The gazebo at the Fort Ethan Allen parade grounds has been closed since the spring because of rotting wood. PHOTO | JASON STARR

The gazebo at the Fort Ethan Allen parade grounds has been closed since the spring because of rotting wood.
PHOTO | JASON STARR

The Fort Ethan Allen gazebo — also known as the parade grounds bandstand that was the presumed speaking podium for two U.S. presidents — is no longer fit for use.

The Town of Essex and Town of Colchester parks and recreation departments share responsibility for maintenance of the parade grounds, which straddle the town line. The gazebo happens to sit on the Essex side of the park, and Essex Parks and Recreation Director Ally Vile has been researching rehabilitation options.

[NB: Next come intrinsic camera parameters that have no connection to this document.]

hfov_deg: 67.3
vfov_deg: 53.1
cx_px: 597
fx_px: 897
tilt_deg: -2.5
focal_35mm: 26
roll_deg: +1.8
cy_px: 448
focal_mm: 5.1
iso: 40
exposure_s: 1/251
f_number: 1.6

Parks personnel roped off the gazebo in the spring when wood rot was determined to be too severe for safe use.

The Fort was a U.S. Army base from the 1860s until it was decommissioned in the 1940s and was home to dozens of soldiers and officers. According to Vile, presidents William McKinley and Theodore Roosevelt spoke at the parade grounds around the turn of the 20th century and the gazebo is the logical location where they would have delivered their speeches.

The gazebo was also where the fort’s band would set up for performances.

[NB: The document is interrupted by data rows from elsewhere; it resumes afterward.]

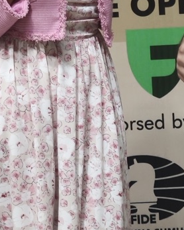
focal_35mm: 207
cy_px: 83
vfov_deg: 9.3
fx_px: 1408
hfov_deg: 7.5
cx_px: 122
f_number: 1.9
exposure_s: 1/50
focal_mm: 7.1
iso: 800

Residents of the Fort, including those in the condominiums of Officer’s Row and the St. Michael’s College and University of Vermont student apartments, use the gazebo as a shaded place to gain a higher vantage point on the 19-acre park. Neighborhood association board member Jon Hodgkin said Fort residents are disappointed the structure has not been maintained.

“This spring when we evaluated things, we noticed the steps are rotting and the boards on the floor aren’t stable enough to allow people to use it,” Vile said.

Ropes over the stairs are accompanied by signs that direct questions to the Essex Parks and Recreation Department at 878-1342.

Vile is seeking Vermont Commerce and Community Development grant funds to help with the rehabilitation. The rehabilitation could be an opportunity to add electricity to the gazebo, she said.

“We want to make it usable, safe and secure,” she said.